The team's breakthrough moment came at the 2019 Dakar Rally when Nasser Al-Attiyah and co-driver Mathieu Baumel took overall victory in the car class, ending years of near misses and establishing Toyota as a credible winner at the highest level of rally raid. Al-Attiyah, the Qatari driver who became the face of Toyota's Dakar ambitions, had previously competed for other manufacturers before building a long-term relationship with the South African operation.
From 2020, with the event now hosted entirely in Saudi Arabia, TGR's Dakar programme flourished. The team secured further overall victories in 2022 and 2023, cementing Toyota as one of the dominant forces in the car category. The GR DKR Hilux T1+ proved a highly competitive package, combining South African engineering expertise with Japanese backing.
When the FIA established the World Rally-Raid Championship in 2022, TGR South Africa was well positioned to contend for the inaugural title. The team won the manufacturers' championship in its first year of the series in 2022, underlining the strength of the programme beyond the Dakar Rally itself. Al-Attiyah also secured multiple drivers' titles in the championship.
Nasser Al-Attiyah has been the primary driver of the team's Dakar ambitions, accumulating multiple overall Dakar victories across his career and becoming one of the most decorated drivers in the event's modern era. The team also ran additional entries for other competitors, including Lithuanian driver Benediktas Vanagas and Estonian co-driver Kuldar Sikk, who compete internationally under the Toyota Gazoo Racing Baltics banner with support from the local Toyota dealer.

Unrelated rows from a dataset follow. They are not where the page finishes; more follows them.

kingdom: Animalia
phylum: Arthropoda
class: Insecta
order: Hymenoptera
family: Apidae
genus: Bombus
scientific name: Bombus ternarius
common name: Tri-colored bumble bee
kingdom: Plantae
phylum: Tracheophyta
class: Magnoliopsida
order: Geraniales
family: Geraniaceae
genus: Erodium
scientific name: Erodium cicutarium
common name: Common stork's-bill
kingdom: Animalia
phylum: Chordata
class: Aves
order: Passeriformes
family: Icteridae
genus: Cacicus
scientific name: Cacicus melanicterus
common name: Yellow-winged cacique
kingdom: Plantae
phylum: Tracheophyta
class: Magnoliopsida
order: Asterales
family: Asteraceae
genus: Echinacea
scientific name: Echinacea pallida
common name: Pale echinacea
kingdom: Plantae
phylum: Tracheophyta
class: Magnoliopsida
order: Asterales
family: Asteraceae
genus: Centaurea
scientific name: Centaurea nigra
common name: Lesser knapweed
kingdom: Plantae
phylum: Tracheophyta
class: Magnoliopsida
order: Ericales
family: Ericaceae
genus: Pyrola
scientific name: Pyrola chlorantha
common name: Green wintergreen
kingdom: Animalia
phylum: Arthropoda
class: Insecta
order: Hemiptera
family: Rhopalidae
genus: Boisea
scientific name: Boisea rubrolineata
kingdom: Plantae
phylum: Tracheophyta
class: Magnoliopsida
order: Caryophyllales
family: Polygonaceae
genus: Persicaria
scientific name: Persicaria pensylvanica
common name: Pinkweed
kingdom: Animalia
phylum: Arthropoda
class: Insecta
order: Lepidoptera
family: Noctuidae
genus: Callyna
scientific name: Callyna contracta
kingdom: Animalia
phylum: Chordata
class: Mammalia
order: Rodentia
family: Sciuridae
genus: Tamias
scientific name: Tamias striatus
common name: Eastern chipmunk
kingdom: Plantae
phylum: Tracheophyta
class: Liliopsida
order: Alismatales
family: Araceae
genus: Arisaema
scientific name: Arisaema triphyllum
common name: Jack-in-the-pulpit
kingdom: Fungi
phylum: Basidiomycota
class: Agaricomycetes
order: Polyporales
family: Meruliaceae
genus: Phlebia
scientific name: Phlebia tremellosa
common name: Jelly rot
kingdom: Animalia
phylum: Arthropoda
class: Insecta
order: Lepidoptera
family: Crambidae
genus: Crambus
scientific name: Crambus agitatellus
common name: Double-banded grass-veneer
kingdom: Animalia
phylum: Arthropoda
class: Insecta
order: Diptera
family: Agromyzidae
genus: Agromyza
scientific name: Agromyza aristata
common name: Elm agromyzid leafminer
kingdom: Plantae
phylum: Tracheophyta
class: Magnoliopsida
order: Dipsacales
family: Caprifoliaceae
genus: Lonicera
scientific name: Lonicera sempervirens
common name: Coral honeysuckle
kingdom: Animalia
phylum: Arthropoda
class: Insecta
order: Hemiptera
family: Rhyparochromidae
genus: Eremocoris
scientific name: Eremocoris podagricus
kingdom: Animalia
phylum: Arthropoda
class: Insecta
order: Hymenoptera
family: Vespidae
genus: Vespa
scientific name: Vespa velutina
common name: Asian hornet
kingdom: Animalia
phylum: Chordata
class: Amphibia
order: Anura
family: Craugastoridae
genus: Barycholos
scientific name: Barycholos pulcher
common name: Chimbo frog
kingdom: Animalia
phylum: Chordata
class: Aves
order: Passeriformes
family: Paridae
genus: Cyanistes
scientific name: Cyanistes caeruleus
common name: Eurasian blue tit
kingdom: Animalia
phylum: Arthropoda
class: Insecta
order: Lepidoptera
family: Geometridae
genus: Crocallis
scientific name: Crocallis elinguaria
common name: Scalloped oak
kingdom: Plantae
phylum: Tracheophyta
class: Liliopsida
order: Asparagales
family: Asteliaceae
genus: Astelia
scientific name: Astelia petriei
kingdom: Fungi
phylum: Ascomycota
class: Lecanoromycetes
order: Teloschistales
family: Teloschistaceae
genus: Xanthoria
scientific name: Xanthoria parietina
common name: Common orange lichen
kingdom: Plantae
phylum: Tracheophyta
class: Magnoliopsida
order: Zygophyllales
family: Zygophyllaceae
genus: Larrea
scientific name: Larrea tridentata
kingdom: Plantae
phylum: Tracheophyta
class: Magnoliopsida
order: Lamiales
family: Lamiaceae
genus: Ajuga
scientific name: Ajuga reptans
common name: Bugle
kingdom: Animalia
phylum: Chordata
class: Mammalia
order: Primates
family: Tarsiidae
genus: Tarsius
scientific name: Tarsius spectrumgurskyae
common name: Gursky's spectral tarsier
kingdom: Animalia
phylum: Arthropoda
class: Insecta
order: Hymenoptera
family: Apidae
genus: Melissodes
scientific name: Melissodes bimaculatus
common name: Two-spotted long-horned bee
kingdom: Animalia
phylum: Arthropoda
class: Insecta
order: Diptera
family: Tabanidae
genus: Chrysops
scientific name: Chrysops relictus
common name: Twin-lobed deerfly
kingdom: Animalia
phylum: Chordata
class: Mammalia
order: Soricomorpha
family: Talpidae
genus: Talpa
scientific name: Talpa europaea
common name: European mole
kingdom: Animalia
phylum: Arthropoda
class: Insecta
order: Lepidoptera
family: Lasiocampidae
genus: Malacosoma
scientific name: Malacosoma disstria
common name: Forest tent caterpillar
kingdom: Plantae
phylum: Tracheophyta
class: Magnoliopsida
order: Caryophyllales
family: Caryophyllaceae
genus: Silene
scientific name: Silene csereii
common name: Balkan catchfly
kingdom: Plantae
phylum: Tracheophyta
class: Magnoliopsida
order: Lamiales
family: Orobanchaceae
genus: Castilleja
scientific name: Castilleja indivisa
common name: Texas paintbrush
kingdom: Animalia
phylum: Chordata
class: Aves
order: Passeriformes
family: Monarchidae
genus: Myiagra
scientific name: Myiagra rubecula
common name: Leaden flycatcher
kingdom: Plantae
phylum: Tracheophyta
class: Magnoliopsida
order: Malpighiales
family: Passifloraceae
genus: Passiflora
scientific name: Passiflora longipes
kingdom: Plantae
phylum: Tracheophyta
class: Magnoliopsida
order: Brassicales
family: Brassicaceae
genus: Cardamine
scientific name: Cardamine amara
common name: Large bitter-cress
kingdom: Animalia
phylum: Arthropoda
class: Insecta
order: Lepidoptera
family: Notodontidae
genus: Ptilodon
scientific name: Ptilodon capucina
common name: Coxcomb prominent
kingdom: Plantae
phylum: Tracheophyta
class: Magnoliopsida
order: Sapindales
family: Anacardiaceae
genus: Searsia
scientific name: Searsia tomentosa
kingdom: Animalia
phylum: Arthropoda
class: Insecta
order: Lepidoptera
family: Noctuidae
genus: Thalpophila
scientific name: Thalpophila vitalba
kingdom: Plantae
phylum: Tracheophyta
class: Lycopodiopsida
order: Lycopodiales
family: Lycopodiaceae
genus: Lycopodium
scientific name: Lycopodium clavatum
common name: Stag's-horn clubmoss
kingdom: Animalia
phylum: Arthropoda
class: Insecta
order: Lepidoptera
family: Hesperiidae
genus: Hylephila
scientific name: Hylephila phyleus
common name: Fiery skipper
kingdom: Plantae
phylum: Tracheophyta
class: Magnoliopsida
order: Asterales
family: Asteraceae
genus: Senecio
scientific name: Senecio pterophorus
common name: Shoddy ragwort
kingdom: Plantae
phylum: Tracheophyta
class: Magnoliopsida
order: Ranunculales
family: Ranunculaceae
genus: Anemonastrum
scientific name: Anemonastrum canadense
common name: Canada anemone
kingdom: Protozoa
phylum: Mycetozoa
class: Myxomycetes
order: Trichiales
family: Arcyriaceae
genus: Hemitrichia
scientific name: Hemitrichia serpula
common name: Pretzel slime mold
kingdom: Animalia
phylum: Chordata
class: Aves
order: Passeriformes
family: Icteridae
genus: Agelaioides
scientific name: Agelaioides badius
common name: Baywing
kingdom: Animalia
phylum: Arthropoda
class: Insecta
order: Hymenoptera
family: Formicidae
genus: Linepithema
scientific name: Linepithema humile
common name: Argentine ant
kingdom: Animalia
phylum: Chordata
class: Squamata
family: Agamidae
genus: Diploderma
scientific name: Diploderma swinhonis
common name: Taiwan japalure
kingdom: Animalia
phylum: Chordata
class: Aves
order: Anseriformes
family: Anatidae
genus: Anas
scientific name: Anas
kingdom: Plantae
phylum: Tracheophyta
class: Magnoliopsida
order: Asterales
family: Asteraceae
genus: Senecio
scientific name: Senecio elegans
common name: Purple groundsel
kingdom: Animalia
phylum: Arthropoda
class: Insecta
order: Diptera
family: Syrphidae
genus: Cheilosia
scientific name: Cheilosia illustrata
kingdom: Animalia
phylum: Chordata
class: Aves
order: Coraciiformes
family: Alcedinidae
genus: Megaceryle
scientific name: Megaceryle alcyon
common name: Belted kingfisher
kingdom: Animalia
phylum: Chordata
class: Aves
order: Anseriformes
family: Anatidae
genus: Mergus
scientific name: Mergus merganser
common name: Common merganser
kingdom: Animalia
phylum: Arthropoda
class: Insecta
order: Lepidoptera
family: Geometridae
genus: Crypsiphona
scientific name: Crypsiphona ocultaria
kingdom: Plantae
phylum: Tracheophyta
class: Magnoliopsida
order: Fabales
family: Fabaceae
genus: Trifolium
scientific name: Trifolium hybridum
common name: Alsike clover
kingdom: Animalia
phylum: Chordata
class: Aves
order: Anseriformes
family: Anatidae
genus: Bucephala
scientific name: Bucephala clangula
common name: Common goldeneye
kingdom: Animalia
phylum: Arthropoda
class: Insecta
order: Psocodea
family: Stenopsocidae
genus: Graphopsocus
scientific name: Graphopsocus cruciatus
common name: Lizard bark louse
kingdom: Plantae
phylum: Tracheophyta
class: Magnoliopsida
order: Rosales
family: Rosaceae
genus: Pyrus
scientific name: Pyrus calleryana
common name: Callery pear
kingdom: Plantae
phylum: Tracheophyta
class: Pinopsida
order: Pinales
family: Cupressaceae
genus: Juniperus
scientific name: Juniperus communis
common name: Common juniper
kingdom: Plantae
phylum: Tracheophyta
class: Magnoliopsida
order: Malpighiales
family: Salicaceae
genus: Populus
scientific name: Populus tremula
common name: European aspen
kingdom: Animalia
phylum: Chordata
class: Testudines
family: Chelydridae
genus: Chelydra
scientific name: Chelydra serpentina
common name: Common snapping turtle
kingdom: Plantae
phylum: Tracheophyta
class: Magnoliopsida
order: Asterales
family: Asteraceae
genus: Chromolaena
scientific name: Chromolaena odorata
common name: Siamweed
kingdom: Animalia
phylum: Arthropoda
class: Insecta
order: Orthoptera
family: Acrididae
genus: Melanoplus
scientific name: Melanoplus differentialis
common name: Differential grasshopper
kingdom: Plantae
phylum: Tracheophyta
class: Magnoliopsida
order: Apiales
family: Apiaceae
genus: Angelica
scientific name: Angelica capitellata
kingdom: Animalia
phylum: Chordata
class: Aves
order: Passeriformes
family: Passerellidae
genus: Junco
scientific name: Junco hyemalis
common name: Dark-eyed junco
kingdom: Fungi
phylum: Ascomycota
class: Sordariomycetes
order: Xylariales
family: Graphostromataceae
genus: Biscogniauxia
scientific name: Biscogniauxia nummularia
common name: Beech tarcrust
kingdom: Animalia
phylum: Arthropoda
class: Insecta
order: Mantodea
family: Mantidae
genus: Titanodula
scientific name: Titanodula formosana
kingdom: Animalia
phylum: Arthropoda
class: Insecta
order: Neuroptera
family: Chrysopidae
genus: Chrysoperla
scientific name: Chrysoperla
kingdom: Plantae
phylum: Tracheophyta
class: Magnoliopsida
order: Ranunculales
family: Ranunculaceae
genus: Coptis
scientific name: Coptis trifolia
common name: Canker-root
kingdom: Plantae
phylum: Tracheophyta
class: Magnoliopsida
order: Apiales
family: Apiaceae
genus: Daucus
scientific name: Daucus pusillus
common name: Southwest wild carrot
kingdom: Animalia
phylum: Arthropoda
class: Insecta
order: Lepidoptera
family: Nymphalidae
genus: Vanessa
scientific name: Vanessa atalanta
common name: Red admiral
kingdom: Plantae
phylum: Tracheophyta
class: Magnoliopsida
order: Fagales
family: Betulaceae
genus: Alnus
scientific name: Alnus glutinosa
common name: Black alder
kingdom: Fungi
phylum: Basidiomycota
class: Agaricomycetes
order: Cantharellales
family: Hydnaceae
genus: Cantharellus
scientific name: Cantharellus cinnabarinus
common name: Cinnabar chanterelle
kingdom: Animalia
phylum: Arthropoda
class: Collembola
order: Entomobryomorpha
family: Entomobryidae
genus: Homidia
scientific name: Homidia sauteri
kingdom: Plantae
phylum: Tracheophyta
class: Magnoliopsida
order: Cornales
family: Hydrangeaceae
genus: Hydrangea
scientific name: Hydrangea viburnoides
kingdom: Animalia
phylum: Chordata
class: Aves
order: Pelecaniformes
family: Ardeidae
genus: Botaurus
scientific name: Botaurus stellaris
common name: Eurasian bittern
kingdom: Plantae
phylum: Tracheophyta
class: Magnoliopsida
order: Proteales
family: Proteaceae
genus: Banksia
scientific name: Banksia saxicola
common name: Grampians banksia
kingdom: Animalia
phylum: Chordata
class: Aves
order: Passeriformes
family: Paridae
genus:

The GR DKR Hilux T1+ represents the culmination of years of development by Hallspeed in Johannesburg. It is built to FIA T1 regulations for four-wheel-drive vehicles and uses a turbocharged internal combustion engine. The truck's development draws on insights from the harsh conditions of South African off-road racing and the extreme demands of the Arabian desert stages that now define the Dakar Rally.
Toyota Gazoo Racing's Dakar programme stands as one of the few factory-backed rally-raid operations run entirely out of Africa, and its consistent success has demonstrated the viability of a decentralised motorsport programme under a global manufacturer umbrella. The team's multiple Dakar victories and World Rally-Raid Championship titles have reinforced Toyota's global motorsport credentials alongside its parallel successes in the World Rally Championship and World Endurance Championship.